● **To do**:
a) Copy everything in the query optimization thread from "The table contains" down to "query time.".
b) Summarize the query optimization thread in two sentences.

Thread: Optimizing query

Optimizing query

From
Poul Møller Hansen
Date:
I have a problem creating a usable index for the following simple query:
SELECT * FROM my.table WHERE node = '10' ORDER BY id DESC LIMIT 1

id is a serial, so the query is to find the latest entry to a given node
and id is the primary key.
The table contains around 1 million records and the query takes around 2
seconds.

I have tried to make an index on node and also on both id & node, but is
doesn't lower the
query time.

What am I doing wrong ?

Thanks,
Poul


Re: Optimizing query

From
Richard Huxton
Date:
Poul Møller Hansen wrote:
> I have a problem creating a usable index for the following simple query:
> SELECT * FROM my.table WHERE node = '10' ORDER BY id DESC LIMIT 1
>
> id is a serial, so the query is to find the latest entry to a given node
> and id is the primary key.

● **Dataset records**:
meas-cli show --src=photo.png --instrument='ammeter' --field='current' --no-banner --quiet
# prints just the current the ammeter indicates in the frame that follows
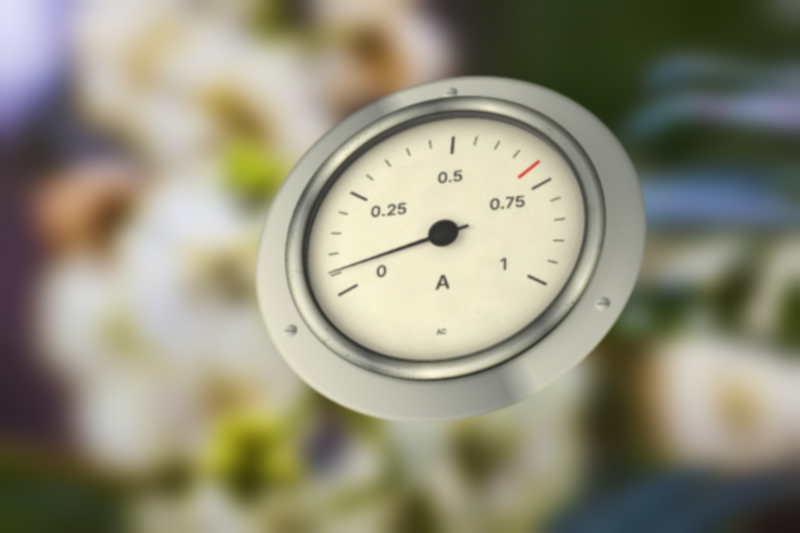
0.05 A
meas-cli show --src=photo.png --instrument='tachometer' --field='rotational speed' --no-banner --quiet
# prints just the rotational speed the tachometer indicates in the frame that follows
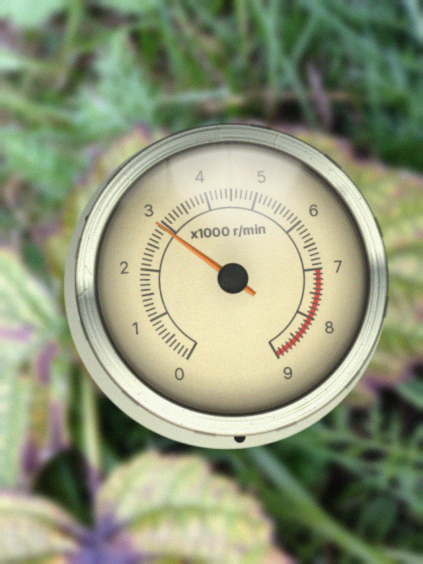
2900 rpm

● **Task-by-task answers**:
a)
The table contains around 1 million records and the query takes around 2
seconds.

I have tried to make an index on node and also on both id & node, but is
doesn't lower the
query time.

b) Poul Møller Hansen asks why a query for the latest entry to a given node takes around two seconds on a table of about one million records, where id is a serial primary key. Indexes on node and on both id and node did not lower the query time, and Richard Huxton's reply opens by quoting the original message.